[Start of Attachment]

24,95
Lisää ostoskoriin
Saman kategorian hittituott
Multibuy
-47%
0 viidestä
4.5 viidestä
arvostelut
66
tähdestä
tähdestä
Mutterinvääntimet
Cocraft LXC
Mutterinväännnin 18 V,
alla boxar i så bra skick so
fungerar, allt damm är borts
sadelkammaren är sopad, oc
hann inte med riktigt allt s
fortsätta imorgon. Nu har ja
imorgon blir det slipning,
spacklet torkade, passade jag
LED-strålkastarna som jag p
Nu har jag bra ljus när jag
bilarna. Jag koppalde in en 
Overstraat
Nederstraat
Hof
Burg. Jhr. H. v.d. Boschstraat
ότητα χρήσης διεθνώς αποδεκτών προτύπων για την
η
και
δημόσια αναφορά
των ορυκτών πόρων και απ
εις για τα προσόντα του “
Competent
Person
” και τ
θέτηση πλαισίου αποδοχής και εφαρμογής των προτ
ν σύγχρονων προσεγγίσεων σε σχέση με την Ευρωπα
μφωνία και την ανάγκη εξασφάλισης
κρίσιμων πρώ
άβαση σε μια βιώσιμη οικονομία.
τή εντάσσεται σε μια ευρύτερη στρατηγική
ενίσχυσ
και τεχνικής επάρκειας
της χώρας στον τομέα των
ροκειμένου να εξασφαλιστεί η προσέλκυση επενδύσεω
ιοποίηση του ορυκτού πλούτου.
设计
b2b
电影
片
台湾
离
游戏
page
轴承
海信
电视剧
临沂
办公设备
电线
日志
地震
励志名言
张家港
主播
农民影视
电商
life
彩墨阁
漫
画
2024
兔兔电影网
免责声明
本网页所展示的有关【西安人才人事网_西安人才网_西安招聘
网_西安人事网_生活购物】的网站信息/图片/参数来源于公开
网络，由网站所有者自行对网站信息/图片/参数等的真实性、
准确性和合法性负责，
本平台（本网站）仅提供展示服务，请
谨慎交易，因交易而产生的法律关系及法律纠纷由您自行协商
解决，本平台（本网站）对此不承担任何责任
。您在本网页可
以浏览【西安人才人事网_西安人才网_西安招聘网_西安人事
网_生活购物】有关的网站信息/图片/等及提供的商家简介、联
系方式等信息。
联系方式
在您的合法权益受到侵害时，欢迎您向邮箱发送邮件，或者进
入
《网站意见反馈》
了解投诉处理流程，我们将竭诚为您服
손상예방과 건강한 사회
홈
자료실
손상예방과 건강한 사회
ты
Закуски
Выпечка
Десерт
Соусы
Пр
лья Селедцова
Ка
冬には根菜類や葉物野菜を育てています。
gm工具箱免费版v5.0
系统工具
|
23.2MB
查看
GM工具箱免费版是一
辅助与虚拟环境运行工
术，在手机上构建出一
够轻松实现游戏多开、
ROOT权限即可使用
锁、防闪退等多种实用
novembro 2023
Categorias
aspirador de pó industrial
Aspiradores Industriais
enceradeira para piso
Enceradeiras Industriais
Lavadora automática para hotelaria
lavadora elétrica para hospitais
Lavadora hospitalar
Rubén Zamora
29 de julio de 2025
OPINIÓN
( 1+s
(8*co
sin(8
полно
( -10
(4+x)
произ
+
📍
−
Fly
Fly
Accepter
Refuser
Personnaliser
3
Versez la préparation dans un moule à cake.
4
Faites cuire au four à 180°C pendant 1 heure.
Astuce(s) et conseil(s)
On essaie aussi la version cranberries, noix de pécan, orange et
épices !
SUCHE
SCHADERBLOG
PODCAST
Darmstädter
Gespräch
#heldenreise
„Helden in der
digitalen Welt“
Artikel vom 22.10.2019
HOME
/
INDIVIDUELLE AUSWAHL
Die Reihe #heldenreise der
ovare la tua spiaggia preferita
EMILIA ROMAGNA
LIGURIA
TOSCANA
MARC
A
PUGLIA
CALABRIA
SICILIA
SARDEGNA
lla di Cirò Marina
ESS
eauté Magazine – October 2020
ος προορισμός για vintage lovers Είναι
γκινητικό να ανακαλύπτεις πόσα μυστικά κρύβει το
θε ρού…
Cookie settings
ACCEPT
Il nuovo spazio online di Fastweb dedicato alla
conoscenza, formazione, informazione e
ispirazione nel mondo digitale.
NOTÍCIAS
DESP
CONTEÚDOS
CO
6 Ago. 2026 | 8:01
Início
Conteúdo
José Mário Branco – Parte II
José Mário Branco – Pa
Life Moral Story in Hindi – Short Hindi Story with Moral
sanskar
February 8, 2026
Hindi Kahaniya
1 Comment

[End of Attachment]

- **What is needed**
Repeat the whole listing word for word.

- **Solution**
24,95
Lisää ostoskoriin
Saman kategorian hittituott
Multibuy
-47%
0 viidestä
4.5 viidestä
arvostelut
66
tähdestä
tähdestä
Mutterinvääntimet
Cocraft LXC
Mutterinväännnin 18 V,
alla boxar i så bra skick so
fungerar, allt damm är borts
sadelkammaren är sopad, oc
hann inte med riktigt allt s
fortsätta imorgon. Nu har ja
imorgon blir det slipning,
spacklet torkade, passade jag
LED-strålkastarna som jag p
Nu har jag bra ljus när jag
bilarna. Jag koppalde in en 
Overstraat
Nederstraat
Hof
Burg. Jhr. H. v.d. Boschstraat
ότητα χρήσης διεθνώς αποδεκτών προτύπων για την
η
και
δημόσια αναφορά
των ορυκτών πόρων και απ
εις για τα προσόντα του “
Competent
Person
” και τ
θέτηση πλαισίου αποδοχής και εφαρμογής των προτ
ν σύγχρονων προσεγγίσεων σε σχέση με την Ευρωπα
μφωνία και την ανάγκη εξασφάλισης
κρίσιμων πρώ
άβαση σε μια βιώσιμη οικονομία.
τή εντάσσεται σε μια ευρύτερη στρατηγική
ενίσχυσ
και τεχνικής επάρκειας
της χώρας στον τομέα των
ροκειμένου να εξασφαλιστεί η προσέλκυση επενδύσεω
ιοποίηση του ορυκτού πλούτου.
设计
b2b
电影
片
台湾
离
游戏
page
轴承
海信
电视剧
临沂
办公设备
电线
日志
地震
励志名言
张家港
主播
农民影视
电商
life
彩墨阁
漫
画
2024
兔兔电影网
免责声明
本网页所展示的有关【西安人才人事网_西安人才网_西安招聘
网_西安人事网_生活购物】的网站信息/图片/参数来源于公开
网络，由网站所有者自行对网站信息/图片/参数等的真实性、
准确性和合法性负责，
本平台（本网站）仅提供展示服务，请
谨慎交易，因交易而产生的法律关系及法律纠纷由您自行协商
解决，本平台（本网站）对此不承担任何责任
。您在本网页可
以浏览【西安人才人事网_西安人才网_西安招聘网_西安人事
网_生活购物】有关的网站信息/图片/等及提供的商家简介、联
系方式等信息。
联系方式
在您的合法权益受到侵害时，欢迎您向邮箱发送邮件，或者进
入
《网站意见反馈》
了解投诉处理流程，我们将竭诚为您服
손상예방과 건강한 사회
홈
자료실
손상예방과 건강한 사회
ты
Закуски
Выпечка
Десерт
Соусы
Пр
лья Селедцова
Ка
冬には根菜類や葉物野菜を育てています。
gm工具箱免费版v5.0
系统工具
|
23.2MB
查看
GM工具箱免费版是一
辅助与虚拟环境运行工
术，在手机上构建出一
够轻松实现游戏多开、
ROOT权限即可使用
锁、防闪退等多种实用
novembro 2023
Categorias
aspirador de pó industrial
Aspiradores Industriais
enceradeira para piso
Enceradeiras Industriais
Lavadora automática para hotelaria
lavadora elétrica para hospitais
Lavadora hospitalar
Rubén Zamora
29 de julio de 2025
OPINIÓN
( 1+s
(8*co
sin(8
полно
( -10
(4+x)
произ
+
📍
−
Fly
Fly
Accepter
Refuser
Personnaliser
3
Versez la préparation dans un moule à cake.
4
Faites cuire au four à 180°C pendant 1 heure.
Astuce(s) et conseil(s)
On essaie aussi la version cranberries, noix de pécan, orange et
épices !
SUCHE
SCHADERBLOG
PODCAST
Darmstädter
Gespräch
#heldenreise
„Helden in der
digitalen Welt“
Artikel vom 22.10.2019
HOME
/
INDIVIDUELLE AUSWAHL
Die Reihe #heldenreise der
ovare la tua spiaggia preferita
EMILIA ROMAGNA
LIGURIA
TOSCANA
MARC
A
PUGLIA
CALABRIA
SICILIA
SARDEGNA
lla di Cirò Marina
ESS
eauté Magazine – October 2020
ος προορισμός για vintage lovers Είναι
γκινητικό να ανακαλύπτεις πόσα μυστικά κρύβει το
θε ρού…
Cookie settings
ACCEPT
Il nuovo spazio online di Fastweb dedicato alla
conoscenza, formazione, informazione e
ispirazione nel mondo digitale.
NOTÍCIAS
DESP
CONTEÚDOS
CO
6 Ago. 2026 | 8:01
Início
Conteúdo
José Mário Branco – Parte II
José Mário Branco – Pa
Life Moral Story in Hindi – Short Hindi Story with Moral
sanskar
February 8, 2026
Hindi Kahaniya
1 Comment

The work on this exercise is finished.